Coronavirus has brought enormous losses to the global economy as a whole and to almost all industries in particular. The transport and logistics sector was the one of the first fields to feel he loses. First of all, most logistics providers were affected, especially the ones who worked with export and import to / from China.
“Air cargo to China makes up 38% of our company’s total exports. In imports, this figure is 40%, – says Stefan Haltmeier, CEO of German Quick Cargo Service. – Up to 90% of our exports to China are paid in this country. Due to the unplanned long holidays, many banks are closed, and payments from China are delayed. We must continue to make advance payments, as the CASS IATA (cargo agents settlement system) billing system charges us for the previous transportation costs. It also negatively affected the cash flow of our company. ”

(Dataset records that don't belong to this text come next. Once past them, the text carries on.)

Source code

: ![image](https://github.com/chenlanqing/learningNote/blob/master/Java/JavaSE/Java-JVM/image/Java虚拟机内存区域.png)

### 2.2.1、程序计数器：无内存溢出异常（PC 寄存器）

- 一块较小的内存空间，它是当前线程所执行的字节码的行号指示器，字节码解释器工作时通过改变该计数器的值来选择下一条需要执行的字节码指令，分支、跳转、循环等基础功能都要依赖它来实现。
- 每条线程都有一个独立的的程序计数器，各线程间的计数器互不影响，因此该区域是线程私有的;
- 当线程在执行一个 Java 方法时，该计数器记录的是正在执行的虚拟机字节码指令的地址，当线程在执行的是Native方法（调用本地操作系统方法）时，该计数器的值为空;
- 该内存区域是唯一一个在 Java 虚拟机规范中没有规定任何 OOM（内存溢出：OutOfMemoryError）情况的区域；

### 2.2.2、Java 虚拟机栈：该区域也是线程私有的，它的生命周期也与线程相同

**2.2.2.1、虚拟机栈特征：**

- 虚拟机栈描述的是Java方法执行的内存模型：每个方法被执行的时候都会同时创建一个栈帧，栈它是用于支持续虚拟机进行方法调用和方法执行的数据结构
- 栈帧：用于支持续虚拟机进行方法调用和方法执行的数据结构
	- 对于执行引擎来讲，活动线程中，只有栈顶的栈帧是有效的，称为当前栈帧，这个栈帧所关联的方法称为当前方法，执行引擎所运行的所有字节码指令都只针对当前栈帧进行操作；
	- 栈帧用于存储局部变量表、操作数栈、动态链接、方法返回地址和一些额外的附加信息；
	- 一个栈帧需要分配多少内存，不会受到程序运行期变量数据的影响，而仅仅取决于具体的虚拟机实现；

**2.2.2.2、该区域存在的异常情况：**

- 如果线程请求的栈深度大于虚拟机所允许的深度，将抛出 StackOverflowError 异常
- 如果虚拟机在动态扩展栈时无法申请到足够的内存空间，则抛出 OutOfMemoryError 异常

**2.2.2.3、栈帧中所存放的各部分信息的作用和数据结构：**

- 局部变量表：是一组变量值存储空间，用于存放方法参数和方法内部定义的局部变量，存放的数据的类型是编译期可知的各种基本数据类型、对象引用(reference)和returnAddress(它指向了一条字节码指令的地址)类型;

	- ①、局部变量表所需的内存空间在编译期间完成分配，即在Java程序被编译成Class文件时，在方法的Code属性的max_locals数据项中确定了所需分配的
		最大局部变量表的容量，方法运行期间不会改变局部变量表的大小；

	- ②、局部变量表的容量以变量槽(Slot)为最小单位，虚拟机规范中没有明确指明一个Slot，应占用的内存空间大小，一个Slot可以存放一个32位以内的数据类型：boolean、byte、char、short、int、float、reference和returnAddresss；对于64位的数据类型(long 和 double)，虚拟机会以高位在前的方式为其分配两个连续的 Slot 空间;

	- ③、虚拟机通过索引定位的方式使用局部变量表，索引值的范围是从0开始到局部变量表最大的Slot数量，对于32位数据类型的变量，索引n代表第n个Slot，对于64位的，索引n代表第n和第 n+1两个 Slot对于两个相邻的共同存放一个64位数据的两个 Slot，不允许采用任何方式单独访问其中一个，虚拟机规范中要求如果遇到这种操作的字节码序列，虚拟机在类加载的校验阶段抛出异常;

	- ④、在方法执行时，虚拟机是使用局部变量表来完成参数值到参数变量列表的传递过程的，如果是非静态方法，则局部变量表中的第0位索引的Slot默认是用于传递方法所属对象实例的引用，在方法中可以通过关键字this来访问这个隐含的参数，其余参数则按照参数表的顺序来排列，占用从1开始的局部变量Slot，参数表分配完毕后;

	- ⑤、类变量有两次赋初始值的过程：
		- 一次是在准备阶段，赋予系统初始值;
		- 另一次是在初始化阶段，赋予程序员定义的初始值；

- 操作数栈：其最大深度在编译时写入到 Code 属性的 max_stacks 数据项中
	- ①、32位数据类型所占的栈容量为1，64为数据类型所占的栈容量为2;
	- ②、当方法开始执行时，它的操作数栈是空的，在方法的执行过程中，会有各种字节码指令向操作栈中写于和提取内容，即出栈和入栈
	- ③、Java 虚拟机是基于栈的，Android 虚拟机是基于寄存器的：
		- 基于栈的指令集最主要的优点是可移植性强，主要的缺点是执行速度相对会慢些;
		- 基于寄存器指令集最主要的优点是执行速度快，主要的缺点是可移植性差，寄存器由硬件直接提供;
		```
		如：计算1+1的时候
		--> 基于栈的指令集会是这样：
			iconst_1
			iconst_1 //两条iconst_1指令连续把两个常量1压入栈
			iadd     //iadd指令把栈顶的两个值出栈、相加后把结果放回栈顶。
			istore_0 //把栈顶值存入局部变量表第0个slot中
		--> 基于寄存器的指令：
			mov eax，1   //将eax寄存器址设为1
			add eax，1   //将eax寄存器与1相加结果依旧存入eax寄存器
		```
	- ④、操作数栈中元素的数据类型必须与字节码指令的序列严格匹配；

“The biggest problem for us today is that due to the late resumption of the factories in China, many batches of products must be delivered to the consumer as soon as possible. This forces us to change the vector of work, reducing the number of multimodal transportations in favor of increasing aviation, ” says Ken Hui, CEO of Chinese FANS TRANS.
Due to the fact that many airlines have suspended or reduced the number of flights to China and other countries (both passenger and cargo), the total carrying capacity of air transport in this direction has decreased, and there has been a disbalance between the supply and the demand, which “drives the Chinese market crazy.” Airlines increase tariffs every two to three days, and the waiting time for consignments can reach up to 7 days officially, and up to unlimited period as a reality.